### [SHORT EXERCISE]
Substitute "camera" for every "pose" in the items below, keeping everything else unchanged. Leave the pictures out of your answer.

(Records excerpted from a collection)

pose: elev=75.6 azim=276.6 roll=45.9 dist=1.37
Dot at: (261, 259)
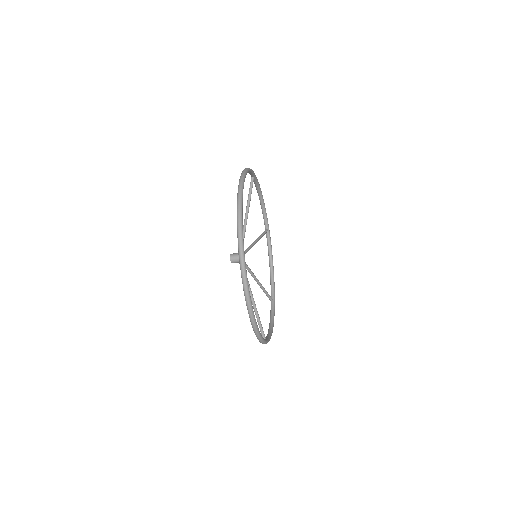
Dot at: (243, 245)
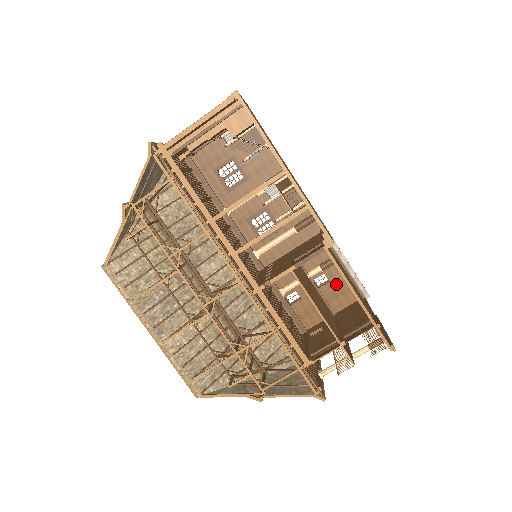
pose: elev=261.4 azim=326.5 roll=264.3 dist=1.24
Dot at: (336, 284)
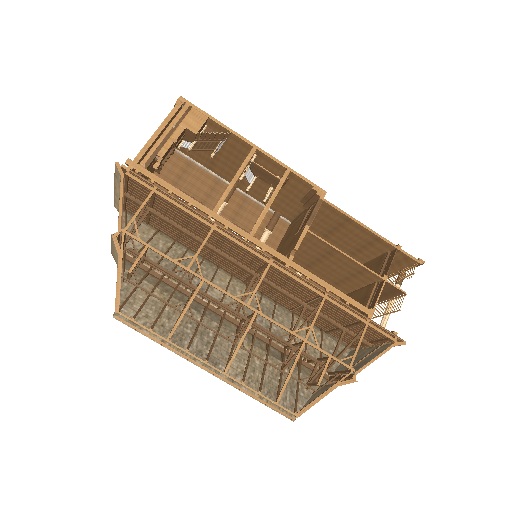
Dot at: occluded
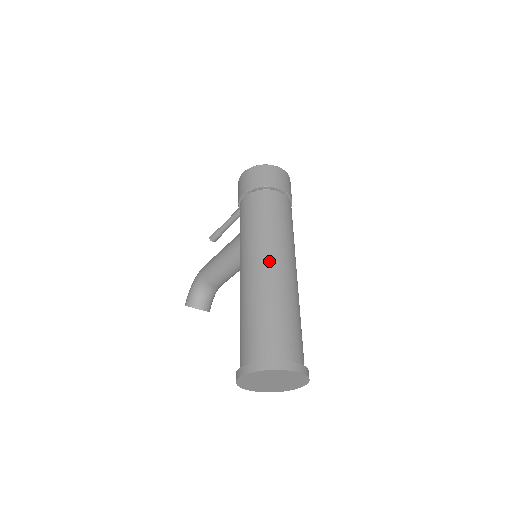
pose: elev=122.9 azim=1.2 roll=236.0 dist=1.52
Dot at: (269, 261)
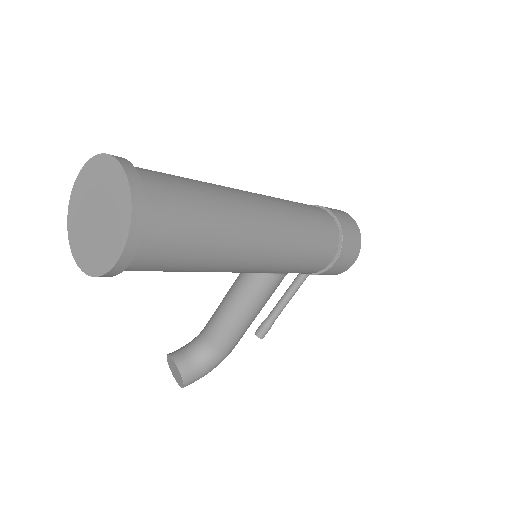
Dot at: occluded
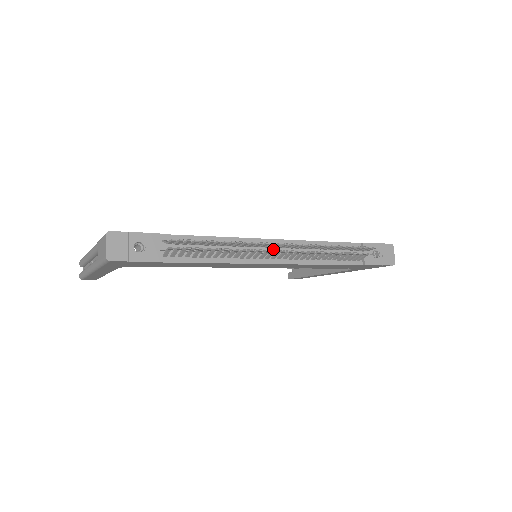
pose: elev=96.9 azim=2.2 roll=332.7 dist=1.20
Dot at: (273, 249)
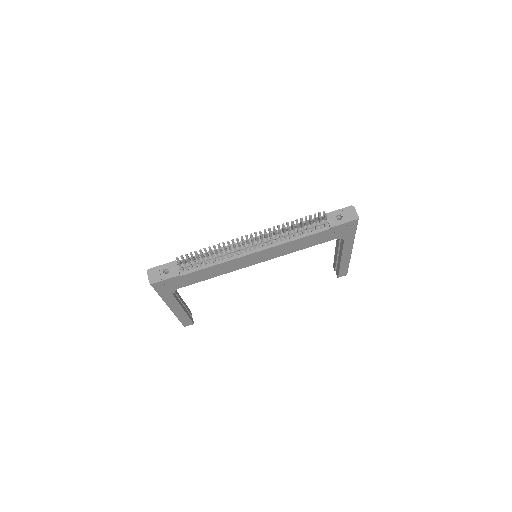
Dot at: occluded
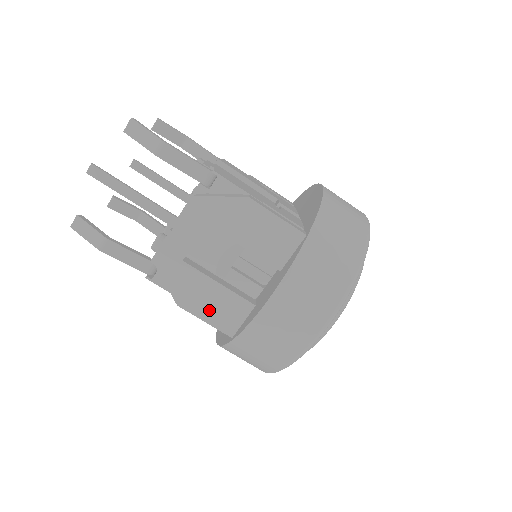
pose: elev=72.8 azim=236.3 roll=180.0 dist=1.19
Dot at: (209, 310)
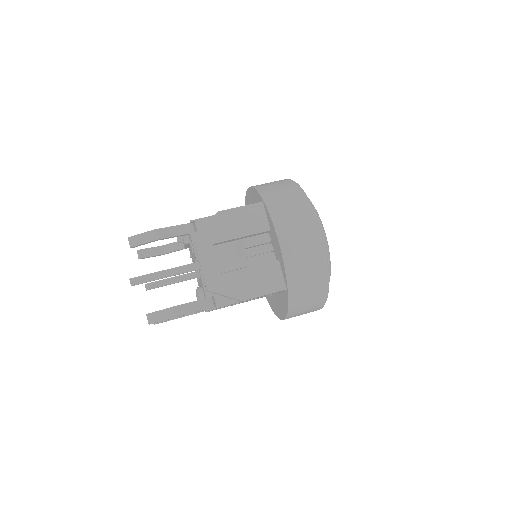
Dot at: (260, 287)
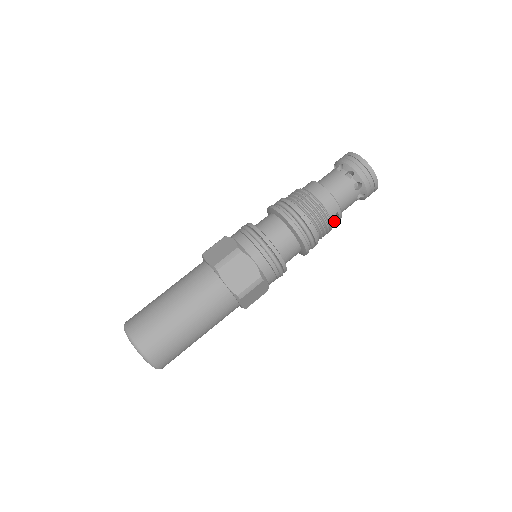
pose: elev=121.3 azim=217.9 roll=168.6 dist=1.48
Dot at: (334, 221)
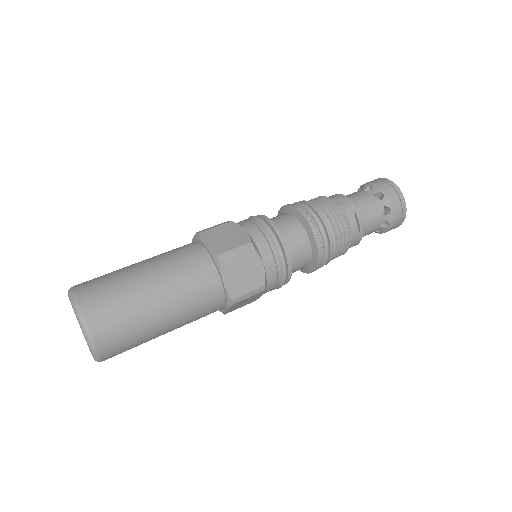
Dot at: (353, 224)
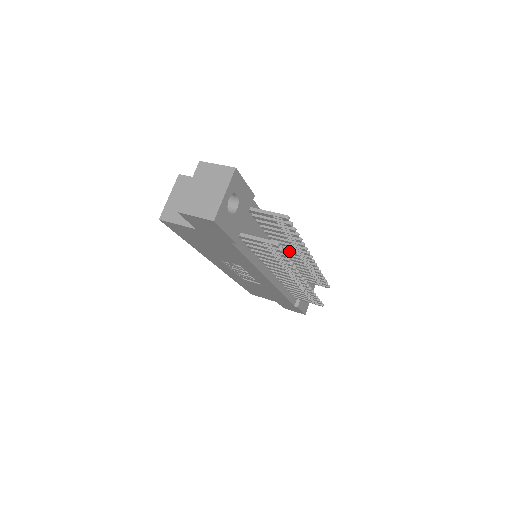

### [ANSWER TO THIS TASK]
camera: elev=75.6 azim=276.6 roll=45.9 dist=1.37
Dot at: (261, 259)
Dot at: (243, 245)
camera: elev=261.4 azim=326.5 roll=264.3 dist=1.24
Dot at: (336, 284)
Dot at: occluded
camera: elev=122.9 azim=1.2 roll=236.0 dist=1.52
Dot at: (269, 261)
Dot at: occluded
camera: elev=96.9 azim=2.2 roll=332.7 dist=1.20
Dot at: (273, 249)
Dot at: occluded
camera: elev=72.8 azim=236.3 roll=180.0 dist=1.19
Dot at: (209, 310)
Dot at: (260, 287)
camera: elev=121.3 azim=217.9 roll=168.6 dist=1.48
Dot at: (334, 221)
Dot at: (353, 224)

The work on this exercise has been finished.